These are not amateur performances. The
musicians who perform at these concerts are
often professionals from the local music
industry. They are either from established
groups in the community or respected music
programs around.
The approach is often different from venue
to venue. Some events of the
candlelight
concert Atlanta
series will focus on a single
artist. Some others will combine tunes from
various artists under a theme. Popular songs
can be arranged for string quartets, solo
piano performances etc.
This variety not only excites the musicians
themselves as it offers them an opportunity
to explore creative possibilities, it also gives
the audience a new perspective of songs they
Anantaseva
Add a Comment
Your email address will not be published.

▸ **YOUR ASSIGNMENT**
The records above need to be output again, verbatim.

▸ **ANSWER BELOW**
These are not amateur performances. The
musicians who perform at these concerts are
often professionals from the local music
industry. They are either from established
groups in the community or respected music
programs around.
The approach is often different from venue
to venue. Some events of the
candlelight
concert Atlanta
series will focus on a single
artist. Some others will combine tunes from
various artists under a theme. Popular songs
can be arranged for string quartets, solo
piano performances etc.
This variety not only excites the musicians
themselves as it offers them an opportunity
to explore creative possibilities, it also gives
the audience a new perspective of songs they
Anantaseva
Add a Comment
Your email address will not be published.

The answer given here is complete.